As Sullum points out, this case is especially relevant because not only did the agents violate Cooke’s Fourth Amendment rights, but also Cooke told them they were violating their rights at the time. Not only did they go ahead and detain her anyway, but also it seems likely that her insistence on asserting her rights is what got her shot with a stun gun.

There’s often a heightened contempt among cops for people who know and assert their rights. The more you cite Supreme Court cases to assert your right during an interaction with law enforcement, the more likely you are to wind up with your face on the pavement. (That contempt doesn’t just come from cops — Sullum notes the quote from a local resident interviewed by a local paper about the Cooke incident: “If you have nothing to hide, why be a jerk? Just cooperate.”)

This seems perverse. Not only do Supreme Court rulings not prevent law enforcement officials from violating our rights, but also any attempt to use the rulings to defend your rights makes it more likely that you’ll get a violent reaction from law enforcement.

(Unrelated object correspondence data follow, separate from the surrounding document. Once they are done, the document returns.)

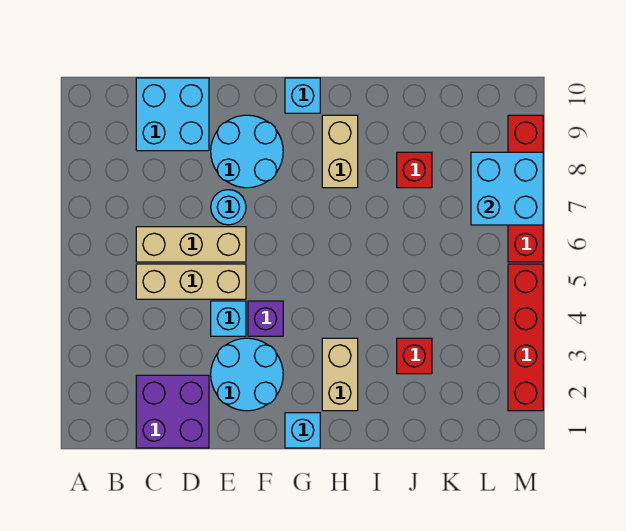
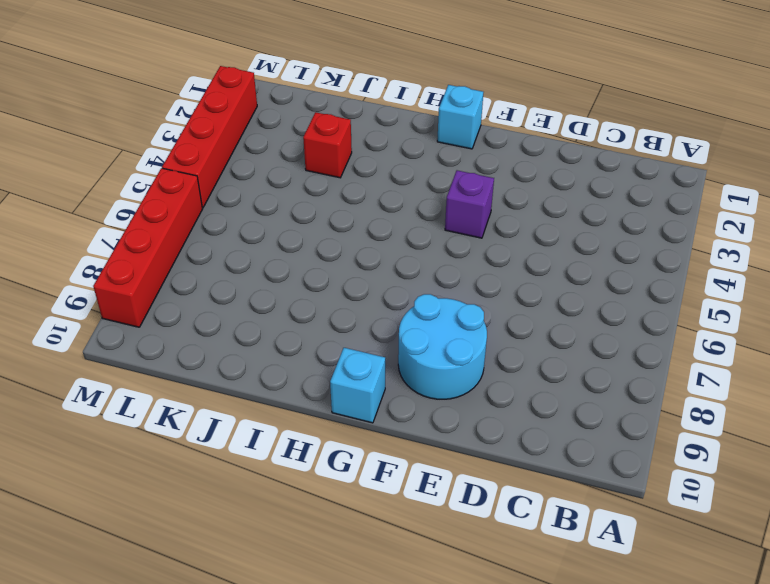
none -> purple brick C1:D2 level 1
none -> tan brick C5:E5 level 1
none -> tan brick C6:E6 level 1

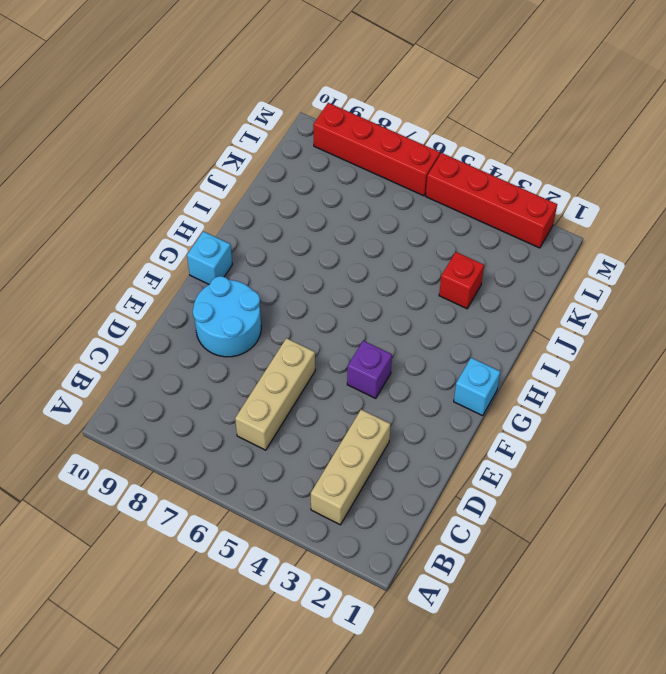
tan brick B3:D3 level 1 -> tan brick C5:E5 level 1
none -> purple brick C1:D2 level 1
none -> cyan brick C9:D10 level 1
none -> cyan round brick E2:F3 level 1

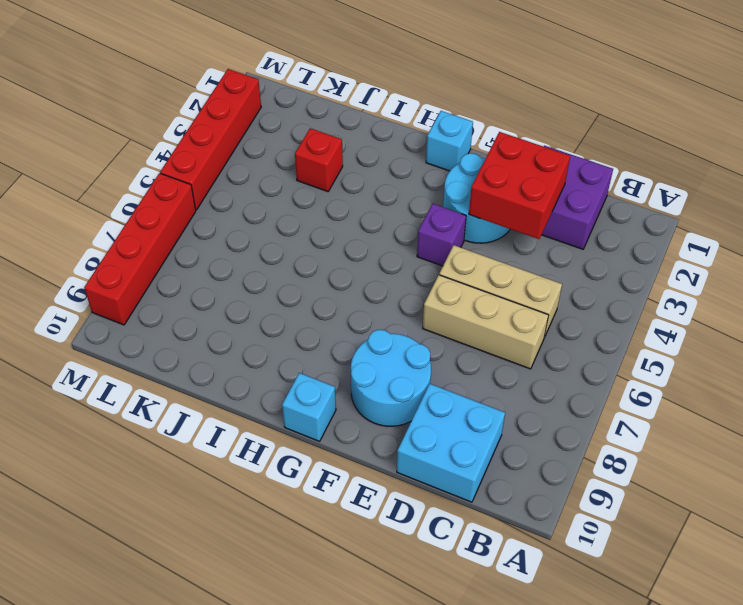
red brick D2:E3 level 2 -> none
none -> cyan brick E4 level 1
none -> cyan round brick E7 level 1
none -> tan brick H2:H3 level 1

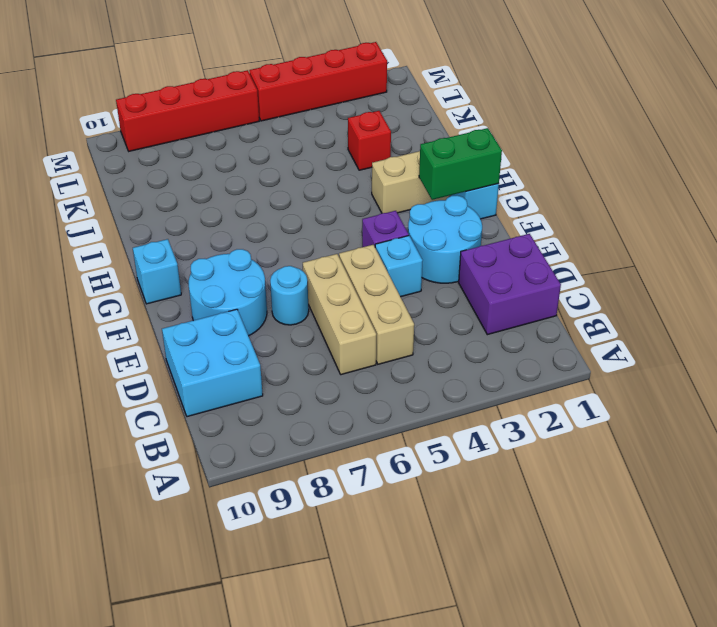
green brick G1:G2 level 2 -> none
none -> tan brick H8:H9 level 1
none -> red brick J8 level 1
none -> cyan brick L7:M8 level 2

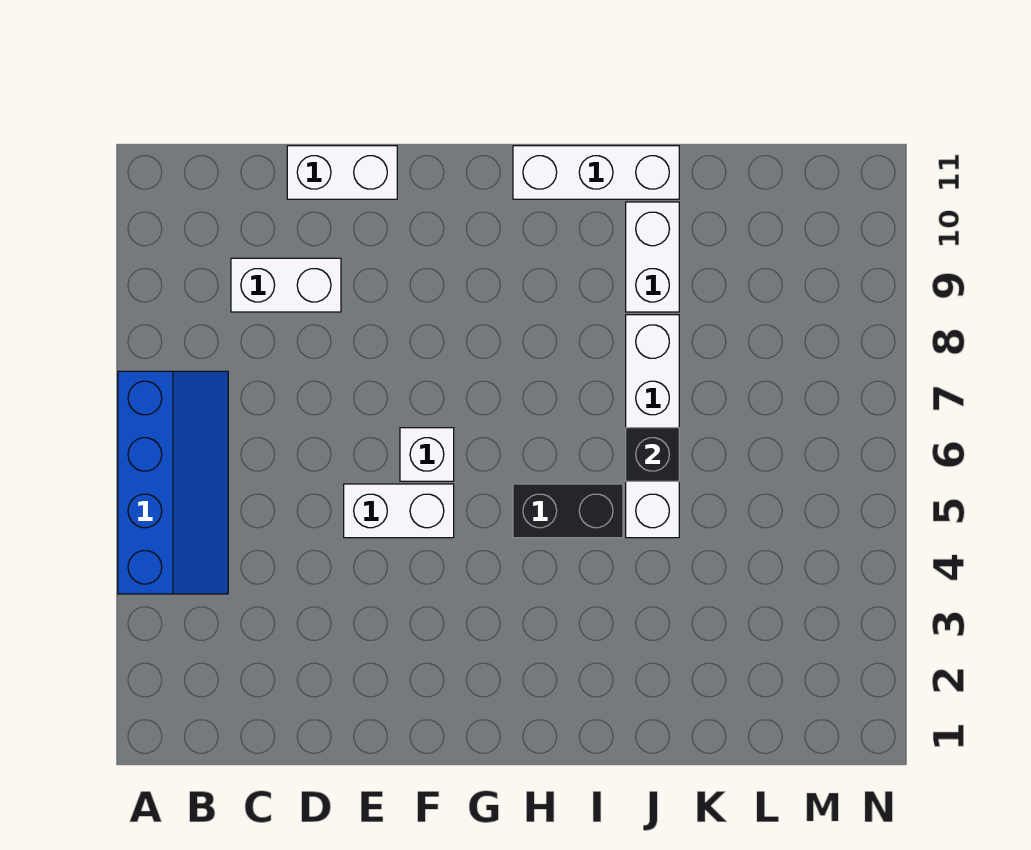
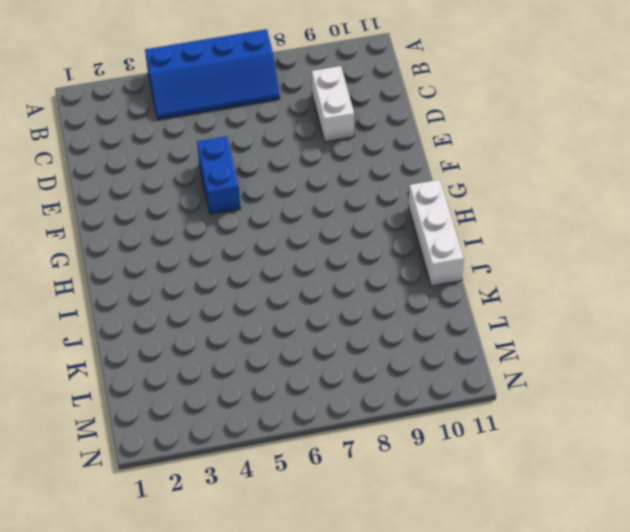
blue brick E5:F5 level 1 -> white brick E5:F5 level 1
none -> white brick D11:E11 level 1
none -> white brick F6 level 1

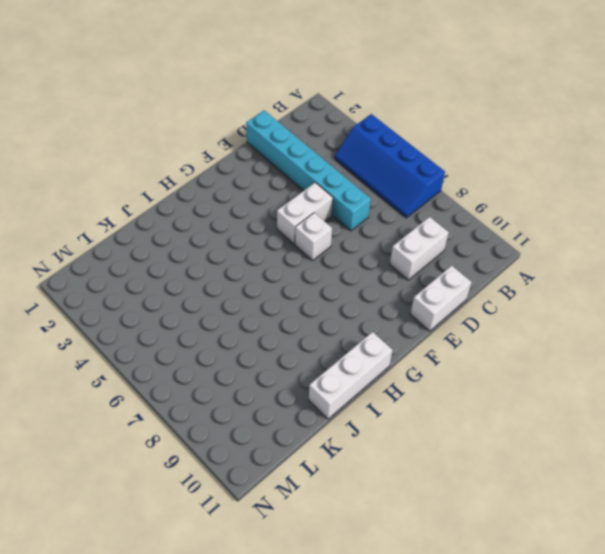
cyan brick D1:D6 level 1 -> none
none -> black brick H5:I5 level 1
none -> white brick J5:J8 level 1

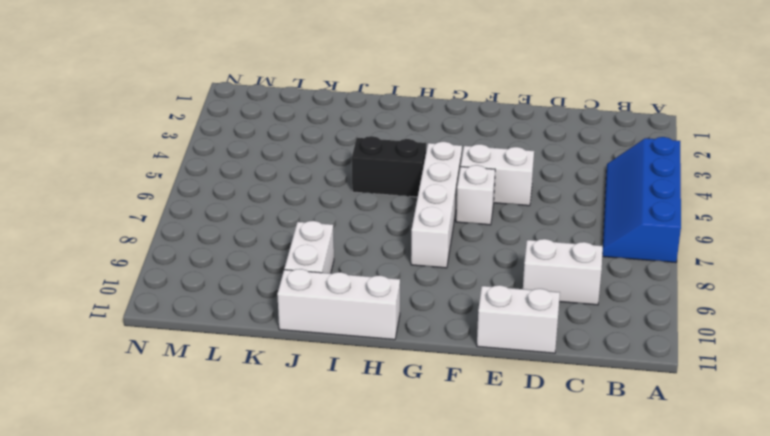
white brick G5:G8 level 1 -> white brick J5:J8 level 1
none -> black brick J6 level 2

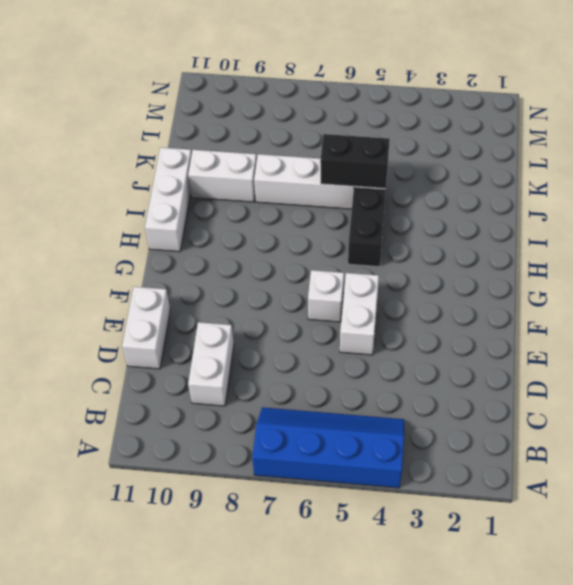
black brick J5:J6 level 2 -> black brick J6 level 2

Cooke has a better chance of winning a lawsuit than any of those Illinois drivers hit with traffic fines at a DUI checkpoint, but her lawsuit is far from a sure thing. And again, even if she wins, it’s unlikely that the agents in question will suffer any consequence. In fact, if those agents are disciplined, it will most likely be because Cooke recorded her interaction with them and was able to generate some media coverage, not because the government agency that employs them was proactively enforcing the Fourth Amendment. (As Sullum points out, the only legal action currently under consideration at present is against Cooke.)

When it comes to the Fourth Amendment, the law as it’s laid out in Supreme Court opinions is often quite a bit different than the law on the ground.